The Chinese JD-3 laser weapon is specifically intended to counter laser target designation and range finding from an enemy force- it fires a laser back at an attacking guidance laser to disrupt and destroy it. Both Chinese lasers have, according to recent intelligence, been ground vehicle mounted. But China is busy developing an indigenous attack helicopter capability with their new CAIC Z-10 and Z-19E Black Whirlwind aircraft, and it is reasonable to suggest both the ZM-87 and the JD-3 could be used from one of the new Chinese attack helicopters in a way similar to this week’s test in the U.S.
Most recently the Chinese unveiled a promising new laser weapon at an arms trade show in Abu Dhabi in early March of this year. This new Chinese laser weapon follows their “Low Altitude Guard II” system deployed as an anti-drone weapon and is claimed to be able to intercept and destroy incoming mortar and rocket munitions in flight. These systems have been attributed to a combined research and development project of the Chinese Academy of Physics Engineering and the Jiuyuan Hi Tech Equipment Corporation.
In any conversation about laser weapons anti-laser defenses are among the greatest concerns, although likely not with insurgent adversaries who may lack resources to develop a fieldable anti-laser capability. Mirrors do little to reflect enough laser energy quickly enough to stop the weapons’ effects. Advanced composite material, heat and light absorbent coatings may provide additional protection but are expensive and difficult to field.
Beginning in 2014 Israel showed it developed and successfully tested the “Iron Beam” anti-missile laser weapon built by Rafael Advanced Defense Systems. The system compliments the highly successful Iron Dome anti-missile system already operational. Iron Beam has a reported range of 7 kilometers and has been successful in destroying incoming mortar rounds and artillery projectiles, particularly difficult targets because of their small size and high speed. No information has been recently published about the operational deployment, if any, of Iron Beam.
Finally, while the new Raytheon/AH-64 Apache laser weapon test is noteworthy, it is far from a first.
In 2002 a militarized Boeing 747 called the YAL-1 was equipped with a massive airborne laser weapon intended to destroy ICBMs in flight. The ambitious anti-missile laser system was first fired in 2007 but the program was ended in 2011 for a number of reasons including the unfeasibility of the large aircraft operating safely in close proximity to enemy ICBM launch facilities. The system simply made too large and vulnerable of a target since it had to be relatively close to the missile it was trying to destroy. It remains one of the most expensive defense projects in history.

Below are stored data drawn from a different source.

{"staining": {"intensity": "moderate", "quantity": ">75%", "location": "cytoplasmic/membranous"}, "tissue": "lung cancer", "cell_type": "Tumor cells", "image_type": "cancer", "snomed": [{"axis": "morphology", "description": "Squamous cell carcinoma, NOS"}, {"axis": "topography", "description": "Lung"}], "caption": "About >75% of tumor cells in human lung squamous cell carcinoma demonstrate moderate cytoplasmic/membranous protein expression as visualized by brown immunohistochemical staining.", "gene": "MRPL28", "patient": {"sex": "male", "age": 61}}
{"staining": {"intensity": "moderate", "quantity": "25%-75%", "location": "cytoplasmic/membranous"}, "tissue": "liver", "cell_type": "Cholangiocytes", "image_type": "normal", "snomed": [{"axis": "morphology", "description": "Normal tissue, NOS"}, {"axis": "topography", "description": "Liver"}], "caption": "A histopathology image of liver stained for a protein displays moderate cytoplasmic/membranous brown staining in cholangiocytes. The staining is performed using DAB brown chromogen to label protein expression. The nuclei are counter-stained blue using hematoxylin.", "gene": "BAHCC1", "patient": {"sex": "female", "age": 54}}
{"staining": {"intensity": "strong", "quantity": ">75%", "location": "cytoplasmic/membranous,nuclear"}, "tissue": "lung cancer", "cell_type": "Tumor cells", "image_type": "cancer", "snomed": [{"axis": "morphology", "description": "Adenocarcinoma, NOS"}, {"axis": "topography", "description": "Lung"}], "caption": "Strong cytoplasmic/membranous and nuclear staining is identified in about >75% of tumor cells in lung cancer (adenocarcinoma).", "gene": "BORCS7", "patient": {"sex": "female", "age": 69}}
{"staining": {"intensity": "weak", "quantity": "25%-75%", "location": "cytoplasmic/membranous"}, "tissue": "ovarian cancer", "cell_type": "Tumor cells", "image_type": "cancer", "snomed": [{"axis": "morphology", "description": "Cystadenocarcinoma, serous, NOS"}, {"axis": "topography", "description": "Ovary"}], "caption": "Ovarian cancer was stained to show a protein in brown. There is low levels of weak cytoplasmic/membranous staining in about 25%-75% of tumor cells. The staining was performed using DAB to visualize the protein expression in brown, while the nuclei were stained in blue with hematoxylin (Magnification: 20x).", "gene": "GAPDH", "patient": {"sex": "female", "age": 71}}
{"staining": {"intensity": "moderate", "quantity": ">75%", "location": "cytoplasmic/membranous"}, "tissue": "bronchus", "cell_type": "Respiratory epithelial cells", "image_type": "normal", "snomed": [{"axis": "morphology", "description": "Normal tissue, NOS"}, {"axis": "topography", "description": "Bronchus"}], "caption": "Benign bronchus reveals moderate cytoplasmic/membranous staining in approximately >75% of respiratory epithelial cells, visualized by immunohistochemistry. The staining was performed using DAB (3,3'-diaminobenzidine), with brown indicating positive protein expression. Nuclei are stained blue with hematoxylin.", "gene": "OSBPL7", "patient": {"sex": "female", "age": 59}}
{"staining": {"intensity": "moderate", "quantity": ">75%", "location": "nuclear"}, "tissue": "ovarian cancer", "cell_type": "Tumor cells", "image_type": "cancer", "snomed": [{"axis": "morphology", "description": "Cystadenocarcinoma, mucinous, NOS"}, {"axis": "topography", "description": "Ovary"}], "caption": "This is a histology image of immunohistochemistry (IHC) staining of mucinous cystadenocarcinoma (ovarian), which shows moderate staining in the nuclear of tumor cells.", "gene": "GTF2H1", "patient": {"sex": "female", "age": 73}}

On Feb. 14, 2012, this writer got to see the YAL-1 make its final flight into Davis-Monthan AFB in Tucson, Arizona for storage and dismantling at the 309th Aerospace Maintenance and Regeneration Group (AMARG), the famous “Boneyard”.
While laser weapons are not new this more recent test by Raytheon and the U.S. Army in cooperation with SOCOM may suggest a new niche application for laser weapons in the continuing anti-insurgency war. Depending on how quickly the capability can be fielded this may be a promising test result for the U.S. as it enters yet another chapter in the continuing Global War on Terror.